I believed the focus of the story would be Amy Biehl, a white American, who was brutally attacked and murdered by a black mob in South Africa on August 25, 1993, at the end of apartheid. The author had recently moved to South Africa, and became engrossed with Amy’s story. She spent the next four years researching and writing the twists and turns she encountered in her search for the truth.  Were the convicted killers really innocent? From that point, we receive a rich history lesson of how things were under apartheid, and how South Africa still struggles with divisiveness, reconciliation and forgiveness, and remains a very troubled country. While it certainly was interesting and eye-opening, the book lost its way and is less about Amy’s story than it is of Amy’s killers and South Africa’s complex society, in the distant past, during apartheid and today. As I said, the book was incredibly eye-opening, it was just not the direction I thought it was going to head. Also, Amy’s and her parent’s stories were just glossed over.

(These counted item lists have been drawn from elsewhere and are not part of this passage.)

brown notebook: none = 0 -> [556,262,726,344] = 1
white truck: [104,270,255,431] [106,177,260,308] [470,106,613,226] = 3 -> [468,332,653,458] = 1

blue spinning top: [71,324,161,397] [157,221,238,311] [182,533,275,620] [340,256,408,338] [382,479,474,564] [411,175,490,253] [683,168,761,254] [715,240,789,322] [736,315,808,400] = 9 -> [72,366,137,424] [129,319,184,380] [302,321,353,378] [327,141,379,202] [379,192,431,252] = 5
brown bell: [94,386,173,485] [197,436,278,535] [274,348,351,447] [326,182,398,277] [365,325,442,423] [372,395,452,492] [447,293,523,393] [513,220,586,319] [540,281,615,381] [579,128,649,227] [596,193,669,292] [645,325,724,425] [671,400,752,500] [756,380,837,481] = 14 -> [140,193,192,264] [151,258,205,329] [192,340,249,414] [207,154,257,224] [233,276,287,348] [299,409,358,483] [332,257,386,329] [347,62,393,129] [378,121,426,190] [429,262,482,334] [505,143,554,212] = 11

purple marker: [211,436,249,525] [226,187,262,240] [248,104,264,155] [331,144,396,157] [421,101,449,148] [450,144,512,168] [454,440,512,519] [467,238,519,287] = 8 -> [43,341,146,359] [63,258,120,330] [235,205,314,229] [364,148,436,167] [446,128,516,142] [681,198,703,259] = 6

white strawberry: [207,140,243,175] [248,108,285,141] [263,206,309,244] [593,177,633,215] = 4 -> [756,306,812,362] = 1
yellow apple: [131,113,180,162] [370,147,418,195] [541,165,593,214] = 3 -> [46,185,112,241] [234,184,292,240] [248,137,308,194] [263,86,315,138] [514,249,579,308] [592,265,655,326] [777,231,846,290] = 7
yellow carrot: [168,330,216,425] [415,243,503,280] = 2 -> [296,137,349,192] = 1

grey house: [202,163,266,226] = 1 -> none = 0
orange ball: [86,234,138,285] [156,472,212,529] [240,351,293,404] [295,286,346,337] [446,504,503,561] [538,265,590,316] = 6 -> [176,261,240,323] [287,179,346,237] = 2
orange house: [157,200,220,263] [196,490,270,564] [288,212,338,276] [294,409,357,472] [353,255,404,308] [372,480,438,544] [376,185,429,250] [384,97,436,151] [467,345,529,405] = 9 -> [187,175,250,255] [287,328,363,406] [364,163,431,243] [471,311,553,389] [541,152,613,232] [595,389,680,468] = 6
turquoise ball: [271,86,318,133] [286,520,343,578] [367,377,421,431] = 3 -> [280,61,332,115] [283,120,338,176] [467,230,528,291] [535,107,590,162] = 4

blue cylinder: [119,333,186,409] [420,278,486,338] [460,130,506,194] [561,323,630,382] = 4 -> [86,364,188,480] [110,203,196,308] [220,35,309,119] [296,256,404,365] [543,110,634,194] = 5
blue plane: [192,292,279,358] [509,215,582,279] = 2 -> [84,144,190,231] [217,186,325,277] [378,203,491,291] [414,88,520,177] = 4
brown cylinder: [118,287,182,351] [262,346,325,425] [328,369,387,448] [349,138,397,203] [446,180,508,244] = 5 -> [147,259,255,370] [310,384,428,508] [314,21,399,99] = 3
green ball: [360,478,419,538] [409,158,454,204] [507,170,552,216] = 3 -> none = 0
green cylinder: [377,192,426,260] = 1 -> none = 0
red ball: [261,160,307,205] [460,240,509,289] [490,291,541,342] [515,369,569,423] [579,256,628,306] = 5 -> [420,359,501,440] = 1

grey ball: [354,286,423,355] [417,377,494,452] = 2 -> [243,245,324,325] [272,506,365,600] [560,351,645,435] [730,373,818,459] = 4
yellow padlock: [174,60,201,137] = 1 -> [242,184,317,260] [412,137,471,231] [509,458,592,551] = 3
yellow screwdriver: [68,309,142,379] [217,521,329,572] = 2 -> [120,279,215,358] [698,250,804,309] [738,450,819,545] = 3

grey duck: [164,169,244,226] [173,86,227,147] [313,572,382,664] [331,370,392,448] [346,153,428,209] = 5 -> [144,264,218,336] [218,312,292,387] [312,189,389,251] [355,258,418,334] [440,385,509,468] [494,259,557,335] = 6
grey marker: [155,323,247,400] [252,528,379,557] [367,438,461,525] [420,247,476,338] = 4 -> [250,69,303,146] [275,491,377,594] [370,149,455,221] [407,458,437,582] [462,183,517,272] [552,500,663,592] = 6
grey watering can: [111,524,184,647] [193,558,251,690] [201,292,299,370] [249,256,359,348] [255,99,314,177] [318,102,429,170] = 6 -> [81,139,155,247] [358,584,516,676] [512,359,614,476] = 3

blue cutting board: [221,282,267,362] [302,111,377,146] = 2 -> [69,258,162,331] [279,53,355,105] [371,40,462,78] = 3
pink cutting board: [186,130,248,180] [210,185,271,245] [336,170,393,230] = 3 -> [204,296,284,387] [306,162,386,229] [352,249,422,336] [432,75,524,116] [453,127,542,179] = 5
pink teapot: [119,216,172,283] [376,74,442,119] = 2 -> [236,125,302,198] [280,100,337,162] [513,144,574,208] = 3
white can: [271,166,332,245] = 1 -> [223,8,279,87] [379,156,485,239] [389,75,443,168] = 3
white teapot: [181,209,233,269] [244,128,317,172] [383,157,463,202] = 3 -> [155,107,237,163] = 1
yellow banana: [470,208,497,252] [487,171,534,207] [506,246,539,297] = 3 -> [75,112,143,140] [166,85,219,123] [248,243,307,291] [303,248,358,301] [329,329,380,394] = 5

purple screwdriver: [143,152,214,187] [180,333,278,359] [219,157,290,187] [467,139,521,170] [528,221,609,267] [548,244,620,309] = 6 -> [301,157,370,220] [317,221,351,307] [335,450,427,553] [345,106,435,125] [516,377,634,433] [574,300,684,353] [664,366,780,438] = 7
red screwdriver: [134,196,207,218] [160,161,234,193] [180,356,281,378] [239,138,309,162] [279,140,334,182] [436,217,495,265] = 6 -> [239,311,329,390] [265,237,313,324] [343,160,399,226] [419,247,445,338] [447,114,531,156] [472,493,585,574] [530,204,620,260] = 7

The book has many themes:  racism, classism within each race, poverty, politics, injustice, apathy and, for Amy’s parents, forgiveness for her daughter’s killers who later received amnesty. I thought that would be the most notable part of this story, as her parents set-up a foundation in Amy’s memory, and employ their daughter’s killers at the foundation, yet it is never explored. In addition, Amy’s mother, Nancy, is described with a bit of disdain throughout the book, and I felt like it was a petty jealousy on the author’s part.

There was also a disjointed feel to the writing and the author describes people and places in such minute detail, you start to lose focus at times.  There is also a strange dichotomy in the author’s portrayal of herself.  On one hand she chastises the white and privileged for their attitudes, on the other she talks about importing her dog’s food and makes the admission that she consciously ducks her head to avoid the beggar in her neighborhood when she hears his crutches coming.